Rob: How do you demonstrate your drop in income?

Steve: It’s determined from reference to your income in this same period last year. As an example: your business’ turnover has dropped by 50%. What the Code says is; you are still obliged to pay rental, but you’re entitled to reduce that rental in proportion to your drop in income. So you pay 50%, and of the other 50% at least half should be waived and the rest of the rental should be deferred (or loaned) by the landlord. The complicated part comes where the Code says that deferment must take place over the balance of the lease term or 24 months at a minimum.

R: None of this is in law yet, does this mean the landlords are legally able to continue how they have in the past?

S: We had a situation last week where a landlord said ‘your client has an obligation to pay full April rent because that’s what is in the lease, and there is no NSW law to say otherwise’.

R: What do you do in that situation.

S: Well, what happened was 50% of the rent was paid, as a stated interim measure. We choose 50% for our negotiations so as to put something down that recognises an obligation, but also that recognises there should be consideration by the landlord and that it’s subject to the parties having dialogue around that.

R: In terms of the industry and something positive, are we seeing landlords and tenants working more closely together?

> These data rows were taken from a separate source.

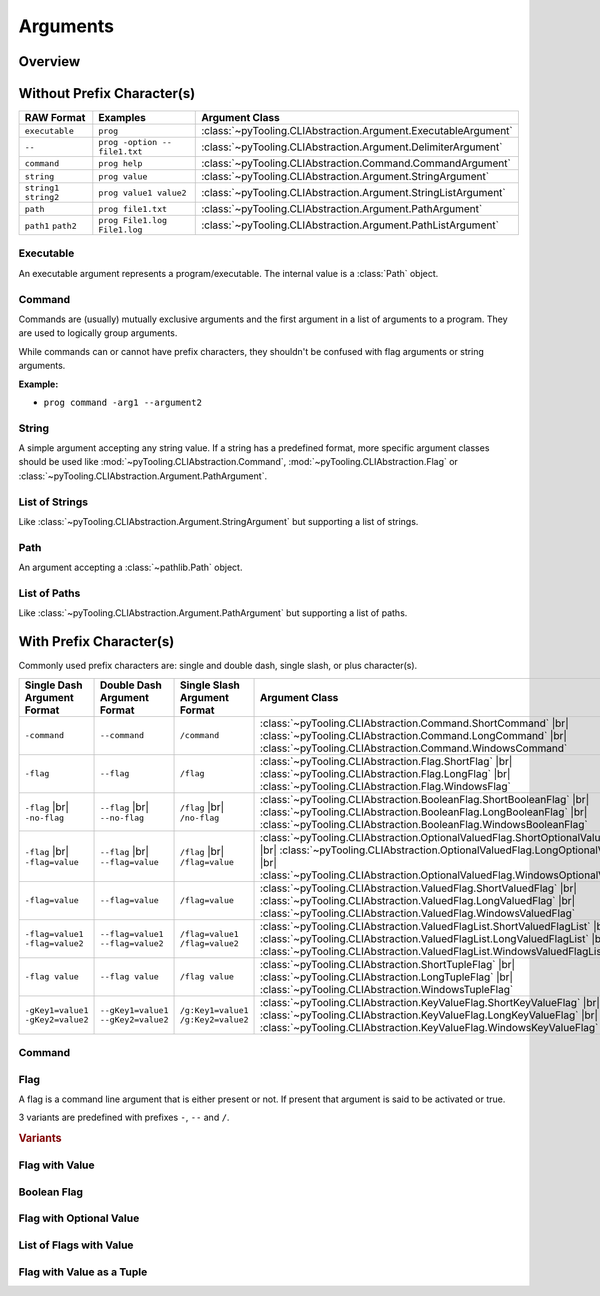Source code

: .. _CLIABS:Arguments:

Arguments
#########

.. todo:: Naming convention

   * Basic classes |rarr| Argument
   * Named arguments |rarr| Flag
   * Character prefixes |rarr| Short, Long, Windows


.. _CLIABS:Arguments:Overview:

Overview
********

.. mermaid::

   graph LR;
     CLA[CommandLineArgument]
     style CLA stroke-dasharray: 5 5

     EA[ExecutableArgument]

     NA[NamedArgument]
     style NA stroke-dasharray: 5 5

     VA[ValuedArgument]
     style VA stroke-dasharray: 5 5

     NVA[NamedAndValuedArgument]
     style NVA stroke-dasharray: 5 5

     BF[BooleanFlag]
     style NVA stroke-dasharray: 5 5

     NTA[NamedTupledArgument]
     style NTA stroke-dasharray: 5 5

     NKVPA[NamedKeyValuePairsArgument]
     style NKVPA stroke-dasharray: 5 5

     CLA ----> EA
     CLA --> NA
     CLA --> VA
     NA --> NVA
     VA --> NVA
     NA --> BF
     VA --> BF
     NA --> NTA
     VA --> NTA
     NA --> NKVPA
     VA --> NKVPA

     CA["<b>CommandArgument</b><br/><div style='font-family: monospace'>command</div>"]
     FA[FlagArgument]
     style FA stroke-dasharray: 5 5

     NA ---> CA
     NA ---> FA

     SA["<b>StringArgument</b><br/><div style='font-family: monospace'>value</div>"]
     SLA["<b>StringListArgument</b><br/><div style='font-family: monospace'>value1 value2</div>"]
     PA["<b>PathArgument</b><br/><div style='font-family: monospace'>file1.txt</div>"]
     PLA["<b>PathListArgument</b><br/><div style='font-family: monospace'>file1.txt file2.txt</div>"]

     VA ---> SA
     VA ---> SLA
     VA ---> PA
     VA ---> PLA

     NVFA["<b>NamedAndValuedFlagArgument</b><br/><div style='font-family: monospace'>output=file.txt</div>"]
     style NVFA stroke-dasharray: 5 5
     NOVFA["<b>NamedAndOptionalValuedFlagArgument</b><br/><div style='font-family: monospace'>output=file.txt</div>"]
     style NOVFA stroke-dasharray: 5 5

     NVA --> NVFA
     NVA --> NOVFA


.. _CLIABS:Arguments:WithPrefix:

Without Prefix Character(s)
***************************

+--------------------------+--------------------------------+-------------------------------------------------------------------+
| **RAW Format**           | **Examples**                   | **Argument Class**                                                |
+--------------------------+--------------------------------+-------------------------------------------------------------------+
| ``executable``           | ``prog``                       | :class:`~pyTooling.CLIAbstraction.Argument.ExecutableArgument`    |
+--------------------------+--------------------------------+-------------------------------------------------------------------+
| ``--``                   | ``prog -option -- file1.txt``  | :class:`~pyTooling.CLIAbstraction.Argument.DelimiterArgument`     |
+--------------------------+--------------------------------+-------------------------------------------------------------------+
| ``command``              | ``prog help``                  | :class:`~pyTooling.CLIAbstraction.Command.CommandArgument`        |
+--------------------------+--------------------------------+-------------------------------------------------------------------+
| ``string``               | ``prog value``                 | :class:`~pyTooling.CLIAbstraction.Argument.StringArgument`        |
+--------------------------+--------------------------------+-------------------------------------------------------------------+
| ``string1`` ``string2``  | ``prog value1 value2``         | :class:`~pyTooling.CLIAbstraction.Argument.StringListArgument`    |
+--------------------------+--------------------------------+-------------------------------------------------------------------+
| ``path``                 | ``prog file1.txt``             | :class:`~pyTooling.CLIAbstraction.Argument.PathArgument`          |
+--------------------------+--------------------------------+-------------------------------------------------------------------+
| ``path1`` ``path2``      | ``prog File1.log File1.log``   | :class:`~pyTooling.CLIAbstraction.Argument.PathListArgument`      |
+--------------------------+--------------------------------+-------------------------------------------------------------------+

Executable
==========

An executable argument represents a program/executable. The internal value is a :class:`Path` object.


Command
=======

Commands are (usually) mutually exclusive arguments and the first argument in a list of arguments to a program. They are
used to logically group arguments.

While commands can or cannot have prefix characters, they shouldn't be confused with flag arguments or string arguments.

**Example:**

* ``prog command -arg1 --argument2``

.. seealso::

   * For simple flags (various formats). |br|
     |rarr| :mod:`~pyTooling.CLIAbstraction.Flag`
   * For string arguments. |br|
     |rarr| :class:`~pyTooling.CLIAbstraction.Argument.StringArgument`


String
======

A simple argument accepting any string value. If a string has a predefined format, more specific argument classes should
be used like :mod:`~pyTooling.CLIAbstraction.Command`, :mod:`~pyTooling.CLIAbstraction.Flag` or
:class:`~pyTooling.CLIAbstraction.Argument.PathArgument`.

.. seealso::

   * For path argument. |br|
     |rarr| :class:`~pyTooling.CLIAbstraction.Argument.PathArgument`


List of Strings
===============

Like :class:`~pyTooling.CLIAbstraction.Argument.StringArgument` but supporting a list of strings.

.. seealso::

   * For list of path arguments. |br|
     |rarr| :class:`~pyTooling.CLIAbstraction.Argument.PathListArgument`


Path
====

An argument accepting a :class:`~pathlib.Path` object.


List of Paths
=============

Like :class:`~pyTooling.CLIAbstraction.Argument.PathArgument` but supporting a list of paths.


.. _CLIABS:Arguments:WithoutPrefix:

With Prefix Character(s)
************************

Commonly used prefix characters are: single and double dash, single slash, or plus character(s).

+-----------------------------------+-------------------------------------+-----------------------------------+------------------------------------------------------------------------------------------------------------------------------------------------------------------------------------------------------------------------------------------------------+
| **Single Dash Argument Format**   | **Double Dash Argument Format**     | **Single Slash Argument Format**  | **Argument Class**                                                                                                                                                                                                                                   |
+-----------------------------------+-------------------------------------+-----------------------------------+------------------------------------------------------------------------------------------------------------------------------------------------------------------------------------------------------------------------------------------------------+
| ``-command``                      | ``--command``                       | ``/command``                      | :class:`~pyTooling.CLIAbstraction.Command.ShortCommand`                       |br| :class:`~pyTooling.CLIAbstraction.Command.LongCommand`                       |br| :class:`~pyTooling.CLIAbstraction.Command.WindowsCommand`                       |
+-----------------------------------+-------------------------------------+-----------------------------------+------------------------------------------------------------------------------------------------------------------------------------------------------------------------------------------------------------------------------------------------------+
| ``-flag``                         | ``--flag``                          | ``/flag``                         | :class:`~pyTooling.CLIAbstraction.Flag.ShortFlag`                             |br| :class:`~pyTooling.CLIAbstraction.Flag.LongFlag`                             |br| :class:`~pyTooling.CLIAbstraction.Flag.WindowsFlag`                             |
+-----------------------------------+-------------------------------------+-----------------------------------+------------------------------------------------------------------------------------------------------------------------------------------------------------------------------------------------------------------------------------------------------+
| ``-flag`` |br| ``-no-flag``       | ``--flag`` |br| ``--no-flag``       | ``/flag`` |br| ``/no-flag``       | :class:`~pyTooling.CLIAbstraction.BooleanFlag.ShortBooleanFlag`               |br| :class:`~pyTooling.CLIAbstraction.BooleanFlag.LongBooleanFlag`               |br| :class:`~pyTooling.CLIAbstraction.BooleanFlag.WindowsBooleanFlag`               |
+-----------------------------------+-------------------------------------+-----------------------------------+------------------------------------------------------------------------------------------------------------------------------------------------------------------------------------------------------------------------------------------------------+
| ``-flag`` |br| ``-flag=value``    | ``--flag`` |br| ``--flag=value``    | ``/flag`` |br| ``/flag=value``    | :class:`~pyTooling.CLIAbstraction.OptionalValuedFlag.ShortOptionalValuedFlag` |br| :class:`~pyTooling.CLIAbstraction.OptionalValuedFlag.LongOptionalValuedFlag` |br| :class:`~pyTooling.CLIAbstraction.OptionalValuedFlag.WindowsOptionalValuedFlag` |
+-----------------------------------+-------------------------------------+-----------------------------------+------------------------------------------------------------------------------------------------------------------------------------------------------------------------------------------------------------------------------------------------------+
| ``-flag=value``                   | ``--flag=value``                    | ``/flag=value``                   | :class:`~pyTooling.CLIAbstraction.ValuedFlag.ShortValuedFlag`                 |br| :class:`~pyTooling.CLIAbstraction.ValuedFlag.LongValuedFlag`                 |br| :class:`~pyTooling.CLIAbstraction.ValuedFlag.WindowsValuedFlag`                 |
+-----------------------------------+-------------------------------------+-----------------------------------+------------------------------------------------------------------------------------------------------------------------------------------------------------------------------------------------------------------------------------------------------+
| ``-flag=value1 -flag=value2``     | ``--flag=value1 --flag=value2``     | ``/flag=value1 /flag=value2``     | :class:`~pyTooling.CLIAbstraction.ValuedFlagList.ShortValuedFlagList`         |br| :class:`~pyTooling.CLIAbstraction.ValuedFlagList.LongValuedFlagList`         |br| :class:`~pyTooling.CLIAbstraction.ValuedFlagList.WindowsValuedFlagList`         |
+-----------------------------------+-------------------------------------+-----------------------------------+------------------------------------------------------------------------------------------------------------------------------------------------------------------------------------------------------------------------------------------------------+
| ``-flag value``                   | ``--flag value``                    | ``/flag value``                   | :class:`~pyTooling.CLIAbstraction.ShortTupleFlag`                             |br| :class:`~pyTooling.CLIAbstraction.LongTupleFlag`                             |br| :class:`~pyTooling.CLIAbstraction.WindowsTupleFlag`                             |
+-----------------------------------+-------------------------------------+-----------------------------------+------------------------------------------------------------------------------------------------------------------------------------------------------------------------------------------------------------------------------------------------------+
| ``-gKey1=value1 -gKey2=value2``   | ``--gKey1=value1 --gKey2=value2``   | ``/g:Key1=value1 /g:Key2=value2`` | :class:`~pyTooling.CLIAbstraction.KeyValueFlag.ShortKeyValueFlag`             |br| :class:`~pyTooling.CLIAbstraction.KeyValueFlag.LongKeyValueFlag`             |br| :class:`~pyTooling.CLIAbstraction.KeyValueFlag.WindowsKeyValueFlag`             |
+-----------------------------------+-------------------------------------+-----------------------------------+------------------------------------------------------------------------------------------------------------------------------------------------------------------------------------------------------------------------------------------------------+


Command
=======

.. TODO:: Write documentation.

.. mermaid::

   graph LR;
     CLA[CommandLineArgument]
     style CLA stroke-dasharray: 5 5
     CLA --> NA[NamedArgument]
     style NA stroke-dasharray: 5 5
     NA --> CA["<b>CommandArgument</b><br/><div style='font-family: monospace'>command</div>"];
     CA --> SCA["<b>ShortCommand</b><br/><div style='font-family: monospace'>-command</div>"];
     CA --> LCA["<b>LongCommand</b><br/><div style='font-family: monospace'>--command</div>"];
     CA --> WCA["<b>WindowsCommand</b><br/><div style='font-family: monospace'>/command</div>"];


Flag
====

A flag is a command line argument that is either present or not. If present that argument is said to be activated or
true.

3 variants are predefined with prefixes ``-``, ``--`` and ``/``.

.. rubric:: Variants

.. mermaid::

   graph LR;
     CLA[CommandLineArgument]
     style CLA stroke-dasharray: 5 5
     CLA --> NA[NamedArgument]
     style NA stroke-dasharray: 5 5
     NA --> FA[FlagArgument]
     style FA stroke-dasharray: 5 5
     FA --> SFA["<b>ShortFlag</b><br/><div style='font-family: monospace'>-flag</div>"]
     FA --> LFA["<b>LongFlag</b><br/><div style='font-family: monospace'>--flag</div>"]
     FA --> WFA["<b>WindowsFlag</b><br/><div style='font-family: monospace'>/flag</div>"]


Flag with Value
===============

.. TODO:: Write documentation.


Boolean Flag
============

.. TODO:: Write documentation.


Flag with Optional Value
========================

.. TODO:: Write documentation.


List of Flags with Value
========================

.. TODO:: Write documentation.


Flag with Value as a Tuple
==========================

.. TODO:: Write documentation.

S: I think that they must. But there still needs to be some mindset changes, such as a mindset that all face rentals must rise. When that changes, we will start to see an appropriate shift and realisation of where things should be. There are landlords that are known for a strong partnering approach, and there are others that aren’t. I think we will now see more of the helpful kind appearing, where in the last 2 years there has been fewer of those.